*What is needed*. Quote the entries below word for word, from their first line through the line containing "SEPTEMBER 13, 2020", with both of those lines included.

BEGIN Material for this task

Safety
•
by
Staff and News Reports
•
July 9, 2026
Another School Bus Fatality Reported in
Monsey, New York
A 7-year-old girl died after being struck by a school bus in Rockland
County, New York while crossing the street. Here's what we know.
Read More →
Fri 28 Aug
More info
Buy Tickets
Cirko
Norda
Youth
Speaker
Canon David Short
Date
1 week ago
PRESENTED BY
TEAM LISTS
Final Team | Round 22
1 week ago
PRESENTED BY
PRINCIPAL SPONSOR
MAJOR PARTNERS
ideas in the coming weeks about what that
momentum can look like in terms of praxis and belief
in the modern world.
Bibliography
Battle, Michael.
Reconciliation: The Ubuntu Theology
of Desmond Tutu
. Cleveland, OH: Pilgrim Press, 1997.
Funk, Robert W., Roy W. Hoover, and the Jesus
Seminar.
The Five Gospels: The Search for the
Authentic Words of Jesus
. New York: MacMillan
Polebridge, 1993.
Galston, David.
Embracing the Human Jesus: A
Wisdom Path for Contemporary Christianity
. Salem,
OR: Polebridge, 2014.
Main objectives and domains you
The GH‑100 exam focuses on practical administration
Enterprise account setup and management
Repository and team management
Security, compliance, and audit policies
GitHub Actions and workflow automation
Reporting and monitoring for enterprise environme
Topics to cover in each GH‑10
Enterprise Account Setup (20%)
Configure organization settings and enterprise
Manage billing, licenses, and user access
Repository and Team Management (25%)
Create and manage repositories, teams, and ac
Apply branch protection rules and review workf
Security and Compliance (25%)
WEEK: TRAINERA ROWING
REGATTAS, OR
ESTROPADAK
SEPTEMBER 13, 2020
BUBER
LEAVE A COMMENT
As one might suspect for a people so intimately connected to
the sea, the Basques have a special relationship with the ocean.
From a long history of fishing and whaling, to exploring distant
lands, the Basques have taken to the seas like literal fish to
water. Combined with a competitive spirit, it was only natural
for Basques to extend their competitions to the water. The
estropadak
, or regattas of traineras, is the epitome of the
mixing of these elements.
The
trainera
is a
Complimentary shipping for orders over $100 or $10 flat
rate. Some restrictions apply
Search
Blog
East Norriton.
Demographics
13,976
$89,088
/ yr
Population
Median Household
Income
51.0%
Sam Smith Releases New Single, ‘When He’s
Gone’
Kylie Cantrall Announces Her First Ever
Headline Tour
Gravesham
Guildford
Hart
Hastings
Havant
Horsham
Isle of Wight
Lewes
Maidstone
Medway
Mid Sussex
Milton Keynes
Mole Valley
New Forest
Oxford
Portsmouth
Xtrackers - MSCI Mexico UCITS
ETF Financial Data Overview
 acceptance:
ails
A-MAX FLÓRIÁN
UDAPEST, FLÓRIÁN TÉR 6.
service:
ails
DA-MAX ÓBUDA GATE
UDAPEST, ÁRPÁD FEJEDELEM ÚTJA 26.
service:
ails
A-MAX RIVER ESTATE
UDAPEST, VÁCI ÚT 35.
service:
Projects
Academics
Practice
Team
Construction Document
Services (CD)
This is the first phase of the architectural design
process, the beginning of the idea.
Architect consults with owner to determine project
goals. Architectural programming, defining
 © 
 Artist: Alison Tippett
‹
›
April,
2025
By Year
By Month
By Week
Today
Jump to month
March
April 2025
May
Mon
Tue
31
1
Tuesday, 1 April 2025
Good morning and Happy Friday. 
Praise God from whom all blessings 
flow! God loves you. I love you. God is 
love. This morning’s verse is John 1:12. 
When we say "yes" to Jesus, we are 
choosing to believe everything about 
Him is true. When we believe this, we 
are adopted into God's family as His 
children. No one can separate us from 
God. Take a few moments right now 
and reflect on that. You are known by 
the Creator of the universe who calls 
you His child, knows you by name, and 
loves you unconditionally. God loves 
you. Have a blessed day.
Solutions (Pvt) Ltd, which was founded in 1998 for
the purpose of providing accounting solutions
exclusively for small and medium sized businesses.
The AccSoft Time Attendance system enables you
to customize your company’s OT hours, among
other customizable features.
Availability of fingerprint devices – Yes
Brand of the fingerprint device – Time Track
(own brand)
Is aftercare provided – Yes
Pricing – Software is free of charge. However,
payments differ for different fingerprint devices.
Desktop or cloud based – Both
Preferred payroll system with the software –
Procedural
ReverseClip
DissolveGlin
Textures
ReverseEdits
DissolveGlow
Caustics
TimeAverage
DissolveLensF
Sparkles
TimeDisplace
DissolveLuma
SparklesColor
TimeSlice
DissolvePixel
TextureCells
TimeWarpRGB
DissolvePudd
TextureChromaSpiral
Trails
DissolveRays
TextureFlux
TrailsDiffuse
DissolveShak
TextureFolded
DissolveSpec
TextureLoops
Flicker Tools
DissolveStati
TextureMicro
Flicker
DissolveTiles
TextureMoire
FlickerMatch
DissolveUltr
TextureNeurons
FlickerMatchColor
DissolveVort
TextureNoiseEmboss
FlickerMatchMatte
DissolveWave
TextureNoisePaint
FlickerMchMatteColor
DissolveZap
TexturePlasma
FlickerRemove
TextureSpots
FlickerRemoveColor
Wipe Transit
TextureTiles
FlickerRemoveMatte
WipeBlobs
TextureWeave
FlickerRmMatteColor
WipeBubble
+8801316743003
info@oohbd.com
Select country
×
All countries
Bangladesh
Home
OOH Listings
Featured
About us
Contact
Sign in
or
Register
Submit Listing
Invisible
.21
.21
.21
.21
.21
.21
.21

END Material for this task

*Reply*.
Safety
•
by
Staff and News Reports
•
July 9, 2026
Another School Bus Fatality Reported in
Monsey, New York
A 7-year-old girl died after being struck by a school bus in Rockland
County, New York while crossing the street. Here's what we know.
Read More →
Fri 28 Aug
More info
Buy Tickets
Cirko
Norda
Youth
Speaker
Canon David Short
Date
1 week ago
PRESENTED BY
TEAM LISTS
Final Team | Round 22
1 week ago
PRESENTED BY
PRINCIPAL SPONSOR
MAJOR PARTNERS
ideas in the coming weeks about what that
momentum can look like in terms of praxis and belief
in the modern world.
Bibliography
Battle, Michael.
Reconciliation: The Ubuntu Theology
of Desmond Tutu
. Cleveland, OH: Pilgrim Press, 1997.
Funk, Robert W., Roy W. Hoover, and the Jesus
Seminar.
The Five Gospels: The Search for the
Authentic Words of Jesus
. New York: MacMillan
Polebridge, 1993.
Galston, David.
Embracing the Human Jesus: A
Wisdom Path for Contemporary Christianity
. Salem,
OR: Polebridge, 2014.
Main objectives and domains you
The GH‑100 exam focuses on practical administration
Enterprise account setup and management
Repository and team management
Security, compliance, and audit policies
GitHub Actions and workflow automation
Reporting and monitoring for enterprise environme
Topics to cover in each GH‑10
Enterprise Account Setup (20%)
Configure organization settings and enterprise
Manage billing, licenses, and user access
Repository and Team Management (25%)
Create and manage repositories, teams, and ac
Apply branch protection rules and review workf
Security and Compliance (25%)
WEEK: TRAINERA ROWING
REGATTAS, OR
ESTROPADAK
SEPTEMBER 13, 2020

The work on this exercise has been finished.